Backers of a sweeping overhaul of the workers’ compensation system submitted more than two dozen bills for consideration in the Legislature this session, arguing that past reforms designed to lower insurance costs have created an unfair system for injured workers in the state.

Opponents said the current system has provided much-needed stability to employers following a crisis period in the late ’80s and early ’90s.

In late May, the Labor and Housing Committee forwarded an earlier, more liberal version of the bill but with a split opinion down party lines, with the committee’s eight Democrats recommending passage and its five Republicans recommending rejection.

At the time, advocates for the more moderate compromise bill, worked out between Democratic lawmakers and representatives of labor interests and the insurance industry, said it would behoove Republican committee members to accept the compromise. Democrats, who hold majorities in the House and Senate, as well as the governor’s mansion, had said they would not endorse the compromise bill without bipartisan support.

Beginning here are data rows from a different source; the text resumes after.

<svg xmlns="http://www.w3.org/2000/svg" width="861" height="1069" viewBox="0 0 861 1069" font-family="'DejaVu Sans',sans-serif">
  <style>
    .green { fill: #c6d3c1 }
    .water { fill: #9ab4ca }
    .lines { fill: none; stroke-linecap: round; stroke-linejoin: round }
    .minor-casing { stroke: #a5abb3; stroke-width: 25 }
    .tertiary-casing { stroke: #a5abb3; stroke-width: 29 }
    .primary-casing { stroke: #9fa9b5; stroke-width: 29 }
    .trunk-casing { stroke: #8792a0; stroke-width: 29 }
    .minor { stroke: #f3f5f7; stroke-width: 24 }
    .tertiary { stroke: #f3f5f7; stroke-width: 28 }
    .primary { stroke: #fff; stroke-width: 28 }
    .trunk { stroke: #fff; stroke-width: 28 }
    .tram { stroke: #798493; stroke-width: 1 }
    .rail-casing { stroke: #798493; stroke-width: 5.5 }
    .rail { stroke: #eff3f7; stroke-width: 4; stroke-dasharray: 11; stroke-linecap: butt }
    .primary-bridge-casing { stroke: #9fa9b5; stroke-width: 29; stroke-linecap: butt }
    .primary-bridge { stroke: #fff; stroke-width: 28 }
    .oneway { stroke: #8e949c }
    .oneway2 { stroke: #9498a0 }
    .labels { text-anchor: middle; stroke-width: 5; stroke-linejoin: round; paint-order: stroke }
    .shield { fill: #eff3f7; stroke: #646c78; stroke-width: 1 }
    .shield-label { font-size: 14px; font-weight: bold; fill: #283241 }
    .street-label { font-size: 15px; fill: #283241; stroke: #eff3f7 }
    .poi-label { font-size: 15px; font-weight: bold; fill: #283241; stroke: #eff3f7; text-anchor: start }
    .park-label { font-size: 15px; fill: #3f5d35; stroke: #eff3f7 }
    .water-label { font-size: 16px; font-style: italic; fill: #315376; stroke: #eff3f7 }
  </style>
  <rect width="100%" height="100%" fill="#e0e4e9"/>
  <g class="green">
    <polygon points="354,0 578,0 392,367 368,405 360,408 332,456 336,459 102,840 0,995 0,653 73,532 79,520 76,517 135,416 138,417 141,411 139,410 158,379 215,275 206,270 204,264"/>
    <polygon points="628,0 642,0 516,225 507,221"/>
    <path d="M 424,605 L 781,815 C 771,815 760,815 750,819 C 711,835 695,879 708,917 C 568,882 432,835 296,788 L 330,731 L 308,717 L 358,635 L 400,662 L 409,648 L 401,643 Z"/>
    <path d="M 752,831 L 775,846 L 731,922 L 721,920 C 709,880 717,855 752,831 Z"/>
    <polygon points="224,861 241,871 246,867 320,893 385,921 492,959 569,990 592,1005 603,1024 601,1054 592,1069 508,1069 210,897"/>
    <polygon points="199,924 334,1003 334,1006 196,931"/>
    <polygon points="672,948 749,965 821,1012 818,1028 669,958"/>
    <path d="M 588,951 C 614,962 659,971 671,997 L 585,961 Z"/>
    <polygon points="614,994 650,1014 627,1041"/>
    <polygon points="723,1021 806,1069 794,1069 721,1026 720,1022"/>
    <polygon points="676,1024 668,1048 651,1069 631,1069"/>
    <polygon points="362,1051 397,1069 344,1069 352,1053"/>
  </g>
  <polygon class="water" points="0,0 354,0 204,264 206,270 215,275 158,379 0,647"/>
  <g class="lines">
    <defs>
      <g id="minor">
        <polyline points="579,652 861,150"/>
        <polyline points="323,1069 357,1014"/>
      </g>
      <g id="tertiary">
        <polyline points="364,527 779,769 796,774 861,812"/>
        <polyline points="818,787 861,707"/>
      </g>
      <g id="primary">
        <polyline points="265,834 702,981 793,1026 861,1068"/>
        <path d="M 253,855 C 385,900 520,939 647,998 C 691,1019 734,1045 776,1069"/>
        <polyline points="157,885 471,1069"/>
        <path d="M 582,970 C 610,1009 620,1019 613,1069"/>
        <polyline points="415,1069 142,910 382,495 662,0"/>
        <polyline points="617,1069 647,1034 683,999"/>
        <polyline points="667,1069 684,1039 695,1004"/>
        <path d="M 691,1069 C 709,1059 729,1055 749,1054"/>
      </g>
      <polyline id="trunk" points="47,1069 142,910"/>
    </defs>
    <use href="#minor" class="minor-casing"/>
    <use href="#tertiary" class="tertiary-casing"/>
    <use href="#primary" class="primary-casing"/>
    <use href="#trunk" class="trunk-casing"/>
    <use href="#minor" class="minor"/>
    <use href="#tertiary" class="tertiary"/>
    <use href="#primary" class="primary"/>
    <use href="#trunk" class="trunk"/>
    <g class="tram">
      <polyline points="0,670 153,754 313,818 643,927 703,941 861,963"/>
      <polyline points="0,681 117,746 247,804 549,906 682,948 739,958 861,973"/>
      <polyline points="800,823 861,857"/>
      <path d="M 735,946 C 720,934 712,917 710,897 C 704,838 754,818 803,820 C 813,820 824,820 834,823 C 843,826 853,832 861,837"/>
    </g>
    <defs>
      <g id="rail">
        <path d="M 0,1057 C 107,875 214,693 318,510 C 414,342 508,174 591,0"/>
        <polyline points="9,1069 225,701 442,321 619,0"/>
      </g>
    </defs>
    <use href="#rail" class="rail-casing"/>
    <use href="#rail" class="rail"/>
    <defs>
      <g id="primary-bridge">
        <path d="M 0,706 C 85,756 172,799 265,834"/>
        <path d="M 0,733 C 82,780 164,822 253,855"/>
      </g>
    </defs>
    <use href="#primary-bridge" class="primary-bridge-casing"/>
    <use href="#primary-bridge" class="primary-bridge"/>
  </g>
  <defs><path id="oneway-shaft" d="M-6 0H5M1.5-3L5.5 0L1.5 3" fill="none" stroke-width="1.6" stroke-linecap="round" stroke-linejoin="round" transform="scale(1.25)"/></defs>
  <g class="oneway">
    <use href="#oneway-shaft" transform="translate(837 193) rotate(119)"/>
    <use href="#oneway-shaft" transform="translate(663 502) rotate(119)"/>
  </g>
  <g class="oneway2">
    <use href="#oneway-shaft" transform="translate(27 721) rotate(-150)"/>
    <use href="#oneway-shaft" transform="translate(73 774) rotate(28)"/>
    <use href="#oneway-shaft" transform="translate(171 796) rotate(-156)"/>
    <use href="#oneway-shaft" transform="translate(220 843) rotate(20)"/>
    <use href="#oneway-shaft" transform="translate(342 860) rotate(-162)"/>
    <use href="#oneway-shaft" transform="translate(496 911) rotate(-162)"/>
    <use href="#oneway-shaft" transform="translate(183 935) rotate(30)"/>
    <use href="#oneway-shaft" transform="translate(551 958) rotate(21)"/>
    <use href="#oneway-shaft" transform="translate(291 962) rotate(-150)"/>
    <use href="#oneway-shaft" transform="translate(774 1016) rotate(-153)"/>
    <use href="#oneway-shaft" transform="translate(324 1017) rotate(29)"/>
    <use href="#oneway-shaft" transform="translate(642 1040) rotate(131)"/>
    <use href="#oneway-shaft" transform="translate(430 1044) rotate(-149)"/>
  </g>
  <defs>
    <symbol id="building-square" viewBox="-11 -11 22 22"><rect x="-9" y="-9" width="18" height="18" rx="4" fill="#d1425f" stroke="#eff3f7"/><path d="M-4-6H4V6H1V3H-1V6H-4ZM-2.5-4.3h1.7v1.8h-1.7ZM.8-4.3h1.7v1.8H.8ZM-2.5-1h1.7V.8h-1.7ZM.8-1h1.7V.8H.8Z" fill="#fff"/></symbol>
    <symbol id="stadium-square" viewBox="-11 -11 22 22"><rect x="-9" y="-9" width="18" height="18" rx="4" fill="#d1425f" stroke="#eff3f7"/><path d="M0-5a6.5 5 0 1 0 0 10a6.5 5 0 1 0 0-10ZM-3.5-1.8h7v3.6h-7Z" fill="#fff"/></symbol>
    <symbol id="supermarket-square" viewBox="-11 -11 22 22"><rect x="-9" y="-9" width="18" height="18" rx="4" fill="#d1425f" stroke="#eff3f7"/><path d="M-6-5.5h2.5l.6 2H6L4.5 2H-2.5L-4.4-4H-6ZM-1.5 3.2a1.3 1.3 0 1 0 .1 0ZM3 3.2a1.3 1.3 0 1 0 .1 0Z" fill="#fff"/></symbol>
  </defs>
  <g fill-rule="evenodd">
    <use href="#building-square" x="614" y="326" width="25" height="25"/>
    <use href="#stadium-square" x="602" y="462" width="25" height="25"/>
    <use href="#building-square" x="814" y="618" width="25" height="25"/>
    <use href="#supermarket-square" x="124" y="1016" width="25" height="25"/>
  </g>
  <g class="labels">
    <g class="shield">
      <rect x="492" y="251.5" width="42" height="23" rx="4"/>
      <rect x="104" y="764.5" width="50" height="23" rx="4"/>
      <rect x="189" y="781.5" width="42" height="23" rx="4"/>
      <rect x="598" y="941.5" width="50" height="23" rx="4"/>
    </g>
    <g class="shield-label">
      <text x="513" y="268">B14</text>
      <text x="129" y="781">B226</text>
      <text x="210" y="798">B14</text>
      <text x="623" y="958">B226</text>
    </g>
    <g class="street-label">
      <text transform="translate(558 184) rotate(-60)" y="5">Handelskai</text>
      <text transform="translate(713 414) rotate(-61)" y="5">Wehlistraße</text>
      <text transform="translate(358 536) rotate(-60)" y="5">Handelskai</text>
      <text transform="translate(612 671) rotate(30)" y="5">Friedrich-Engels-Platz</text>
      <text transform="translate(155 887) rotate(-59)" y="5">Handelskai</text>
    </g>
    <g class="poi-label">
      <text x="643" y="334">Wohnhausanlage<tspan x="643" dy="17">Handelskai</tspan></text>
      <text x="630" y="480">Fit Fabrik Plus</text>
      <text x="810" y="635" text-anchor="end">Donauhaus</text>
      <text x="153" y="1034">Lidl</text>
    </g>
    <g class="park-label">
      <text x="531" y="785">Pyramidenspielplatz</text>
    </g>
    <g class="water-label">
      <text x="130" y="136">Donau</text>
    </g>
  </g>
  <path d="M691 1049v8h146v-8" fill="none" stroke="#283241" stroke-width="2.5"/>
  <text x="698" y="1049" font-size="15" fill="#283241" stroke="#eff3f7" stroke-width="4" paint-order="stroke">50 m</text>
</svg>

On Thursday, Republican members of the committee finally conceded, and the earlier version of the bill was rescinded in favor of the compromise version.


The current push for workers’ compensation reform by pro-labor groups comes more than 25 years after Maine imposed various restrictions on compensation to alleviate a situation in which the state’s workers’ comp insurance had become the most expensive in the nation and insurers were leaving the state in droves. Since the reforms of 1992, workers’ compensation costs in Maine have fallen toward the middle of the pack – to No. 12 by one measure and No. 19 by another.

John Rohde, executive director of the Maine Workers’ Compensation Board, has said the proposed reform bill would only increase the cost of workers’ comp insurance in Maine by a small percentage, but opponents have challenged that opinion.

Since the 1992 reforms, the cost of workers’ comp insurance has decreased by 60 percent in Maine, and the serious on-the-job injuries have decreased by about 50 percent.

Representatives of the labor and insurance groups that have been central to the workers’ comp reform debate declined to comment on this story.